Could you print exactly the lines of the listing below, starting at the line that has "ring tip: (231, 140)" and ending at the line that has "index dip: (1034, 621)", and only those lines?

[[ DATASET CONTENT open ]]

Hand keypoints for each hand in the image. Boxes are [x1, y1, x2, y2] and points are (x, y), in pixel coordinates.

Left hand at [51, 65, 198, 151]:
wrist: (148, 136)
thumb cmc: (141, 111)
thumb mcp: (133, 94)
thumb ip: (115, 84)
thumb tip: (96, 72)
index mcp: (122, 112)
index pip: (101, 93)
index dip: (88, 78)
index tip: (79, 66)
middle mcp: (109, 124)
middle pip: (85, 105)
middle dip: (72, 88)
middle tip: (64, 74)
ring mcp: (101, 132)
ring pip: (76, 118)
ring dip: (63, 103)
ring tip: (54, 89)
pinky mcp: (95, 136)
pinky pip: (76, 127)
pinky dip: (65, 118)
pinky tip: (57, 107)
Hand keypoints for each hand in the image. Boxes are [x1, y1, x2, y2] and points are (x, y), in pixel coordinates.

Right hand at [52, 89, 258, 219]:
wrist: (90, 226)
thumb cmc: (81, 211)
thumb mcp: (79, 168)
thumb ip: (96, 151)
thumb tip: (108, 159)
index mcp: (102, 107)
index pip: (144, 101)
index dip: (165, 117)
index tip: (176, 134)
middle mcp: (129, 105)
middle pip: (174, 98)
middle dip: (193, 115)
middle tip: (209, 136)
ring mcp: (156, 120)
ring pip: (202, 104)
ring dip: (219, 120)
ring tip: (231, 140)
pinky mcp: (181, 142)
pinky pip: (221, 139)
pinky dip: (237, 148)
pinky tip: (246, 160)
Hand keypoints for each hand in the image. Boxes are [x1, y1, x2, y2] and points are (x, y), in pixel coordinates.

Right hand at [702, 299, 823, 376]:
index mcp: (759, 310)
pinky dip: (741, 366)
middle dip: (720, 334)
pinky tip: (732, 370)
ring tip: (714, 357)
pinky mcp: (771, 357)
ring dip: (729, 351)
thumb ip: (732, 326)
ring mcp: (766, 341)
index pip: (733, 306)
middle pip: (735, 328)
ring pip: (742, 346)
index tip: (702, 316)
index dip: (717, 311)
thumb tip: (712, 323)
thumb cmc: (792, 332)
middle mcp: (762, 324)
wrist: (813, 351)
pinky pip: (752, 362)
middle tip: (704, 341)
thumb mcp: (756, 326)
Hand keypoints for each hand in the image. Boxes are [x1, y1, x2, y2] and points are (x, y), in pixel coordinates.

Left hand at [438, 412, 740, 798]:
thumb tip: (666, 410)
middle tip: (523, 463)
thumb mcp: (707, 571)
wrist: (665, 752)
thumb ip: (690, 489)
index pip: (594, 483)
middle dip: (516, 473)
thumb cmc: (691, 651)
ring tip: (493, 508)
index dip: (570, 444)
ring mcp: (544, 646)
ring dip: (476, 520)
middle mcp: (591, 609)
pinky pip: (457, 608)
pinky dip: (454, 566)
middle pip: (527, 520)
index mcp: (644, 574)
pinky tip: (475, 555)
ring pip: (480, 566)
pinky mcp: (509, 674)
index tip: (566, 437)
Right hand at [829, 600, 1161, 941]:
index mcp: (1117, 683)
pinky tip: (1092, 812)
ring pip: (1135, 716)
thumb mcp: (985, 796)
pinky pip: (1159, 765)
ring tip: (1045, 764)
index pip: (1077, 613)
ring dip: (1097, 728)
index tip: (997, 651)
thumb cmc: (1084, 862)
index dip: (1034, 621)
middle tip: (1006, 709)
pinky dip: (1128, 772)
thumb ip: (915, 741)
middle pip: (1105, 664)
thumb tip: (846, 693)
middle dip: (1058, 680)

[[ DATASET CONTENT closed ]]

TASK OUTPUT:
ring tip: (231, 140)
pinky mcp: (181, 142)
pinky pip: (221, 139)
pinky dip: (237, 148)
pinky tip: (246, 160)
Hand keypoints for each hand in the image. Boxes are [x1, y1, x2, y2] and points are (x, y), in pixel coordinates.

Right hand at [702, 299, 823, 376]:
index mcp: (759, 310)
pinky dip: (741, 366)
middle dip: (720, 334)
pinky tip: (732, 370)
ring tip: (714, 357)
pinky mcp: (771, 357)
ring dip: (729, 351)
thumb ip: (732, 326)
ring mcp: (766, 341)
index pip: (733, 306)
middle pip: (735, 328)
ring pip: (742, 346)
index tip: (702, 316)
index dip: (717, 311)
thumb tip: (712, 323)
thumb cmc: (792, 332)
middle mcp: (762, 324)
wrist: (813, 351)
pinky pip: (752, 362)
middle tip: (704, 341)
thumb mcp: (756, 326)
Hand keypoints for each hand in the image. Boxes are [x1, y1, x2, y2] and points are (x, y), in pixel coordinates.

Left hand at [438, 412, 740, 798]:
thumb tip: (666, 410)
middle tip: (523, 463)
thumb mcp: (707, 571)
wrist: (665, 752)
thumb ip: (690, 489)
index pip: (594, 483)
middle dip: (516, 473)
thumb cmc: (691, 651)
ring tip: (493, 508)
index dip: (570, 444)
ring mcp: (544, 646)
ring dip: (476, 520)
middle mcp: (591, 609)
pinky pip: (457, 608)
pinky dip: (454, 566)
middle pip: (527, 520)
index mcp: (644, 574)
pinky tip: (475, 555)
ring pip: (480, 566)
pinky mcp: (509, 674)
index tip: (566, 437)
Right hand at [829, 600, 1161, 941]:
index mcp: (1117, 683)
pinky tip: (1092, 812)
ring pip: (1135, 716)
thumb mcp: (985, 796)
pinky pip: (1159, 765)
ring tip: (1045, 764)
index pip: (1077, 613)
ring dip: (1097, 728)
index tip: (997, 651)
thumb cmc: (1084, 862)
index dip: (1034, 621)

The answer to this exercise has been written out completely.